Chief August W. Haase
End of Watch : October 14, 1930
Fairmont Police Department
|E.A. Lund town baker was sentenced to sixty days for the death of Haase. Judge Serle requested the Chief Haase bring in Lund for his repeated public drunkenness. He told Chief Haase not to struggle with Lund. Chief Haase was told if Lund didn't come peaceably he was to use his club. The Judge told Lund since he resisted and struggled with Chief Haase which caused Chief Haase exhaustion and his ultimate death, he was charging Lund with the death of Chief Haase.|
Excerpt taken from the Fairmont Daily Sentinel, Wednesday, October 15, 1930
Stricken with a heart attack while discussing law enforcement problems, August W. Haase, 54 years old, chief of police in Fairmont for the past three years, died in the arms of Officer Henry Plenge at the city hall at 10:30 o'clock last night.
Complaining the past two days of pains in his side and shoulder and worrying over liquor conditions, the chief had been working many hours at night as well as in the daytime.
Physicians said the immediate cause of death was over-exertion in assisting with the arrest of E. A. Lund yesterday. Chief Haase had been ill with heart trouble, overwork hastens end.
Last evening after supper Chief Haase came to town and went to the picture show where he remained there for a couple of hours, then, as was his frequent custom, made a tour of the downtown district.
Although his duties for the day were over early in the evening, he went on duty, evidently for the purpose of when the opportunity offered to meet with Patrolman Plenge. Chief Haase was contemplating retirement from the force. To several Chief Haase had stated recently that he was much discouraged over the lack of cooperation by other city officials and the public in local law enforcement issues.

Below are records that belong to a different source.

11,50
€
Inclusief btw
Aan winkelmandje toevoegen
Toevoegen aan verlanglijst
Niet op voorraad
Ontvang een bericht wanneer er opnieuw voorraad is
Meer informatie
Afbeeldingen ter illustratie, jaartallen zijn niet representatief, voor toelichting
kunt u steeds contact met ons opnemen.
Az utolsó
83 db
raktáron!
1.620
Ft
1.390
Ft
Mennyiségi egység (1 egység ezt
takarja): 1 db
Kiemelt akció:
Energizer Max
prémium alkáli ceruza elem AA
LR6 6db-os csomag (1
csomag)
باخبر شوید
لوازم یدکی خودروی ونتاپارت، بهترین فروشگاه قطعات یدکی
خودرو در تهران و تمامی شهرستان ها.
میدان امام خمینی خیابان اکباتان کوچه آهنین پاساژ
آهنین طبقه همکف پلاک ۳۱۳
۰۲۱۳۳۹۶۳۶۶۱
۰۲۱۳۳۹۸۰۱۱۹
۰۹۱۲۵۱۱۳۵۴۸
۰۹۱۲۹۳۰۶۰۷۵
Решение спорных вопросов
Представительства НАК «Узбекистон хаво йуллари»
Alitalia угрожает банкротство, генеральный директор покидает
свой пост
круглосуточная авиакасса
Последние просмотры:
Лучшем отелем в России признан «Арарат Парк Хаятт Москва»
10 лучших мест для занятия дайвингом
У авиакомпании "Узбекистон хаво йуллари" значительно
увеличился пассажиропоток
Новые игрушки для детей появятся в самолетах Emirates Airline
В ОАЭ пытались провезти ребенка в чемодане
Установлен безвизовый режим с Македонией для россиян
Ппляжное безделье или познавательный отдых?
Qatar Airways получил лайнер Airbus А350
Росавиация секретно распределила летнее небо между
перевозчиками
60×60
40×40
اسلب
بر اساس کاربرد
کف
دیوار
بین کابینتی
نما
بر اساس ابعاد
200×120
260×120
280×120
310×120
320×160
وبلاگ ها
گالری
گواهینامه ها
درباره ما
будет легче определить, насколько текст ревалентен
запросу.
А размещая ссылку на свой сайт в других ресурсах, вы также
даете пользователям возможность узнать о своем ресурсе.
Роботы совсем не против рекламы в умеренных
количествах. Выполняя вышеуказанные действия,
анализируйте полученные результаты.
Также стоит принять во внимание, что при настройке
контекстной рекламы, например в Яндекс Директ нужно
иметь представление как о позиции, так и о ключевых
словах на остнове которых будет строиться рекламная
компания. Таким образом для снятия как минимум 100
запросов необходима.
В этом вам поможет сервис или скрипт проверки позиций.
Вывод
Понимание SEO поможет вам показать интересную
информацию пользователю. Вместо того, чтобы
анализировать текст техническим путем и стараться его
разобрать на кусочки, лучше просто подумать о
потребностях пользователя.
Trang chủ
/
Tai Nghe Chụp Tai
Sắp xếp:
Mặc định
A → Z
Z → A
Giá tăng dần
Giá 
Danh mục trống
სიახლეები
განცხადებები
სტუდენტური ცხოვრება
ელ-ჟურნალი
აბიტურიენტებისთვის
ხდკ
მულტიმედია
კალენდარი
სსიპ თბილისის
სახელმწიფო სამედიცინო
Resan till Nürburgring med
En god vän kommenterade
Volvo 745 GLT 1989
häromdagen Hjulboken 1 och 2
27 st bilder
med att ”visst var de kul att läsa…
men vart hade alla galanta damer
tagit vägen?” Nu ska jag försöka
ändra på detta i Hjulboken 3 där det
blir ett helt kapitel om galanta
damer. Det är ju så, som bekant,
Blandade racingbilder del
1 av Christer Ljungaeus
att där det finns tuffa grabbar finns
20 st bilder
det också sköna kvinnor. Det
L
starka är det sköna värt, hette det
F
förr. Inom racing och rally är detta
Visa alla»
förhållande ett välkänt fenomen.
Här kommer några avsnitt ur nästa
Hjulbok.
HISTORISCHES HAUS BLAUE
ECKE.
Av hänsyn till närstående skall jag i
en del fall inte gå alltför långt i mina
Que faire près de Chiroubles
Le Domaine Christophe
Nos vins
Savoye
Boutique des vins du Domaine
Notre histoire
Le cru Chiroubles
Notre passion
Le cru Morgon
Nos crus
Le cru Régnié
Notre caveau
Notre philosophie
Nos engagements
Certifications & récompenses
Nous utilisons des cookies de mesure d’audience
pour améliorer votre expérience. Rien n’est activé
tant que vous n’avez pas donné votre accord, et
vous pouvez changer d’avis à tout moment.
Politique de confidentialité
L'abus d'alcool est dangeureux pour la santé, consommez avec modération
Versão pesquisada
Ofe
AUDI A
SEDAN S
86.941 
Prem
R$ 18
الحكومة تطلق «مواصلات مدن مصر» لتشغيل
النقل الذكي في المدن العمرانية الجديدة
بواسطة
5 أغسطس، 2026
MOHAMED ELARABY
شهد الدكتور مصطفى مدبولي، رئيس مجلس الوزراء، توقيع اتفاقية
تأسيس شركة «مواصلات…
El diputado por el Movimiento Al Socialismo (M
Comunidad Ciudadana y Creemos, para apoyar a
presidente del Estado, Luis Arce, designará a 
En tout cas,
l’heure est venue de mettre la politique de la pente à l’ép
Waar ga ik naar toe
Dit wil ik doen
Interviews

At 10:15 Chief Haase met a stranded stranger on the street who asked for a place to lodge for the night. The chief escorted him to the sleeping quarters in the city hall jail. A few minutes later Patrolman Plenge noticed from the First National Bank corner that the city jail lights were on. Not knowing that Chief Haase was still on duty he went at once to investigate. The lodger told him that another officer had given him permission to sleep there. As Plenge was leaving the building, Chief Haase called to him from the council room where he was sitting in a chair along the west wall. At 10:30 pm he died in the arms of Patrolman Plenge.